Ne aklımda belli bir numarayı tutabilirim, ne de ezberime sayısal düzenden bir seri rakam kaydedebilirim. Cep telefonunu en çok yanımda küçük bir fihrist taşıma derdinden kurtulduğum için sevdim mesela.
Vatandaşlık, vergi numarası gibi bir sürü resmi bela çıkartıyor devletler başımıza. Hayretle izlediğim insanlar var ezberlerinden okuyorlar kendilerininkini. Oysa ancak hatırlıyorum ben hangi yılın hangi ayında doğduğumu.
Telefon numaramı üç-beş-altı diye tekrarlayınca gülümsüyor insanlar bana.
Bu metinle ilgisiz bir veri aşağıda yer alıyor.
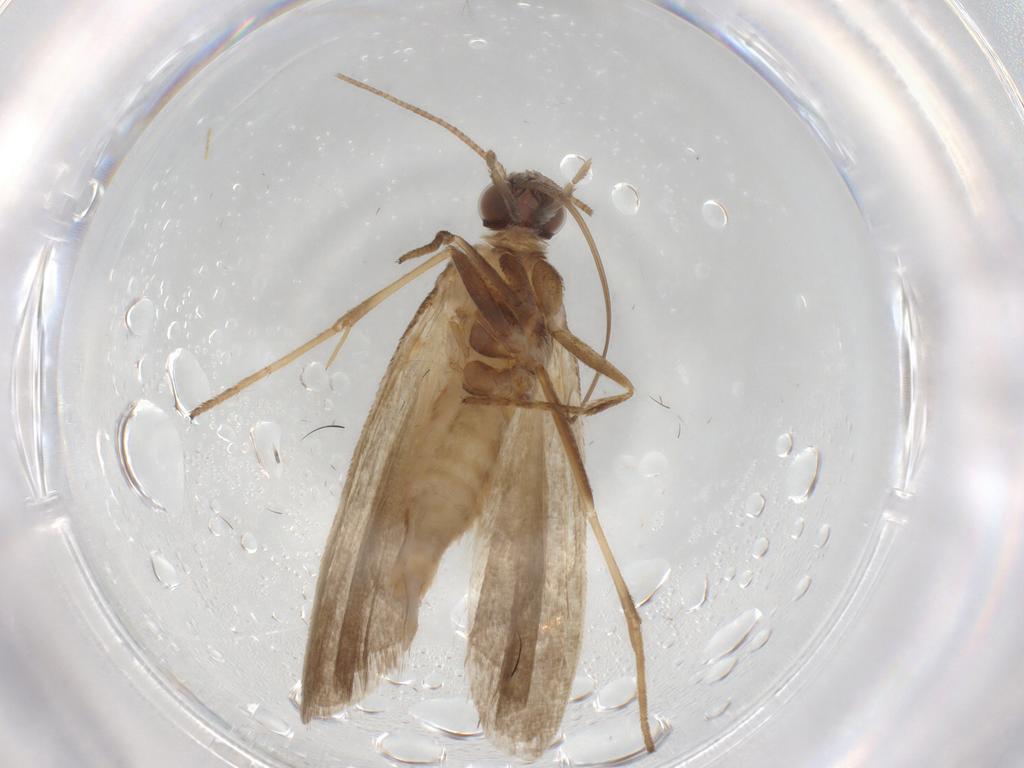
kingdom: Animalia
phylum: Arthropoda
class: Insecta
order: Lepidoptera
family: Noctuidae
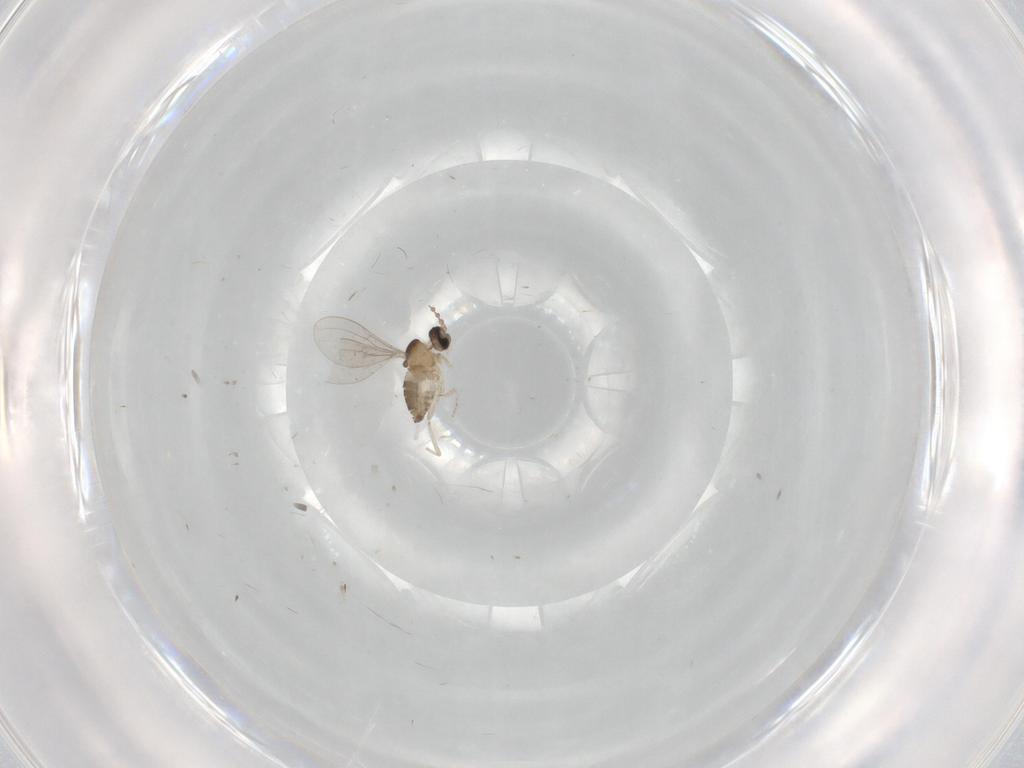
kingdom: Animalia
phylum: Arthropoda
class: Insecta
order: Diptera
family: Cecidomyiidae
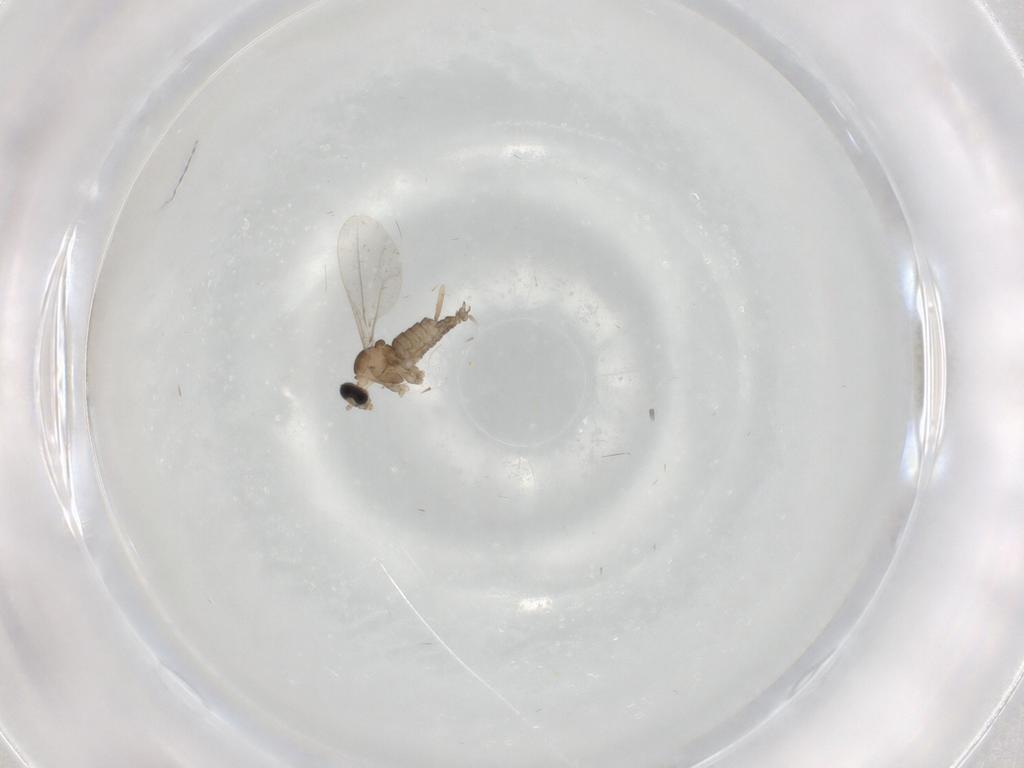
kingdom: Animalia
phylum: Arthropoda
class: Insecta
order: Diptera
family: Cecidomyiidae
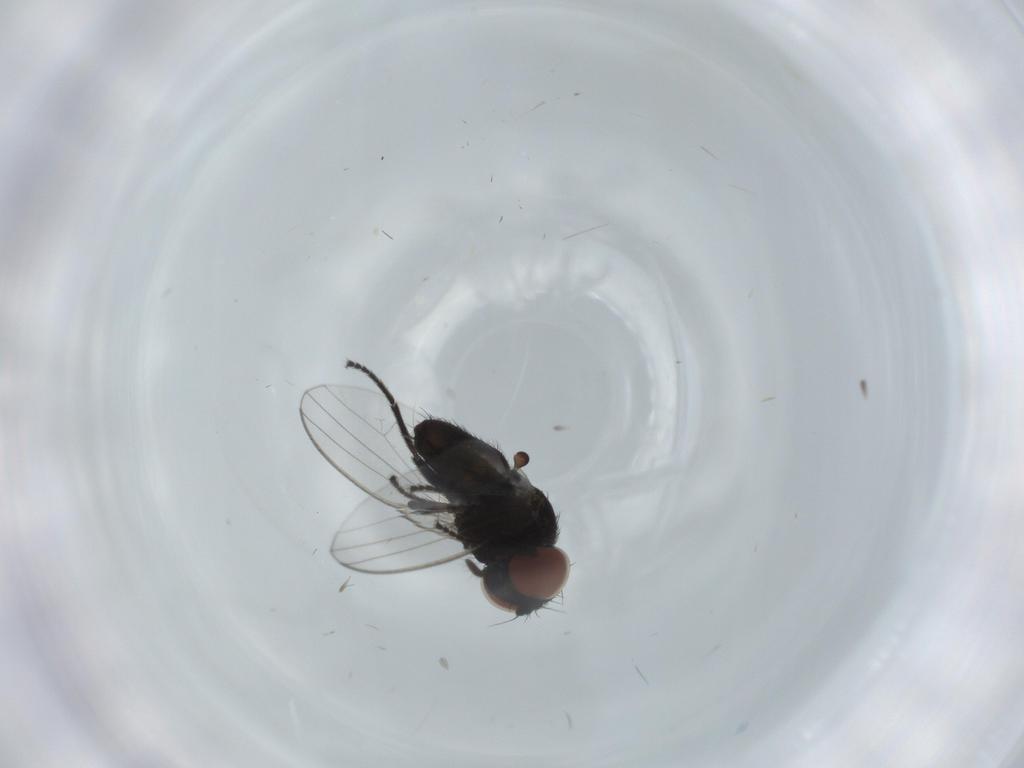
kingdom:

Sanırım halen tek basamaklara ancak geçtiğimi bilmiyorlar. Oysa ben hangi dilde telefon numaralarının üç-beş-altı; hangisinde ‘üç yüz altmış beş’ olarak okunduğunu bilecek kadar yazınsal bilgiye haizim. Ama matematiğin daima yazıya tercih edildiği bir kültürde para etmiyor kalem üstadı olmak.
Örnekler gırla bende. Al birini vur ötekine.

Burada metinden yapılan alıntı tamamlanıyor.